BEGIN

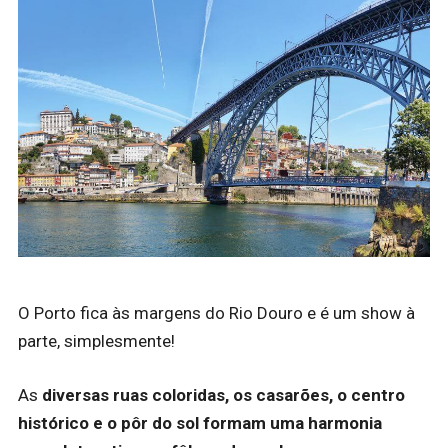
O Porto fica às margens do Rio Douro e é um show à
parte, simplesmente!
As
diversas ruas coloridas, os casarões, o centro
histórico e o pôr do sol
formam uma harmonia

END
BEGIN

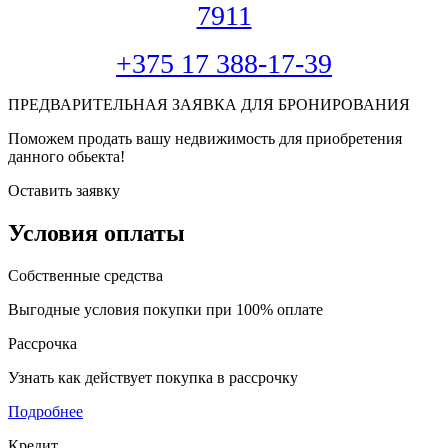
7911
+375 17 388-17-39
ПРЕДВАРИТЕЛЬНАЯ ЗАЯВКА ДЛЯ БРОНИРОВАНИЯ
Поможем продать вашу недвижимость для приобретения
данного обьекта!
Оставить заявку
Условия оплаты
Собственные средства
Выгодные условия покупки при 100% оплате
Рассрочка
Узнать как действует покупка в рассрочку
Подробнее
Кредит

END
BEGIN

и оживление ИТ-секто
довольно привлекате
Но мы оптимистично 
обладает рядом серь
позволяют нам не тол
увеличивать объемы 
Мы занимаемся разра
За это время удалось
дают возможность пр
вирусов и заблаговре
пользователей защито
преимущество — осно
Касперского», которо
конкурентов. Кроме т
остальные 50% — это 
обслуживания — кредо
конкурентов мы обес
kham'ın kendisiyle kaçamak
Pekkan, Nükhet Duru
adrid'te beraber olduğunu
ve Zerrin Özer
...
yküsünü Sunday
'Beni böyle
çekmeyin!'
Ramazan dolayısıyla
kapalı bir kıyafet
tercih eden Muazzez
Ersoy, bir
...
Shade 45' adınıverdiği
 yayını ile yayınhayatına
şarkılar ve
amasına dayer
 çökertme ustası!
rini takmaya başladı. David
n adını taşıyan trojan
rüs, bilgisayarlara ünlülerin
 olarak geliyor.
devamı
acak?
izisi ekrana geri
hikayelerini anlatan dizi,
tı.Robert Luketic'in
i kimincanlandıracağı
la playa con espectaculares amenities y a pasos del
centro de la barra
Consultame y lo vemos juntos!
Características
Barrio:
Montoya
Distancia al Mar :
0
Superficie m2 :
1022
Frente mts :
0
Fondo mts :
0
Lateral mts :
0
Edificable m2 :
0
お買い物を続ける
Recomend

END

_Your task:_ An exact copy of the lines above, from the one containing "За это время удалось" through the one containing "Pekkan, Nükhet Duru", is the whole of the answer.

_Result for this exercise:_
За это время удалось
дают возможность пр
вирусов и заблаговре
пользователей защито
преимущество — осно
Касперского», которо
конкурентов. Кроме т
остальные 50% — это 
обслуживания — кредо
конкурентов мы обес
kham'ın kendisiyle kaçamak
Pekkan, Nükhet Duru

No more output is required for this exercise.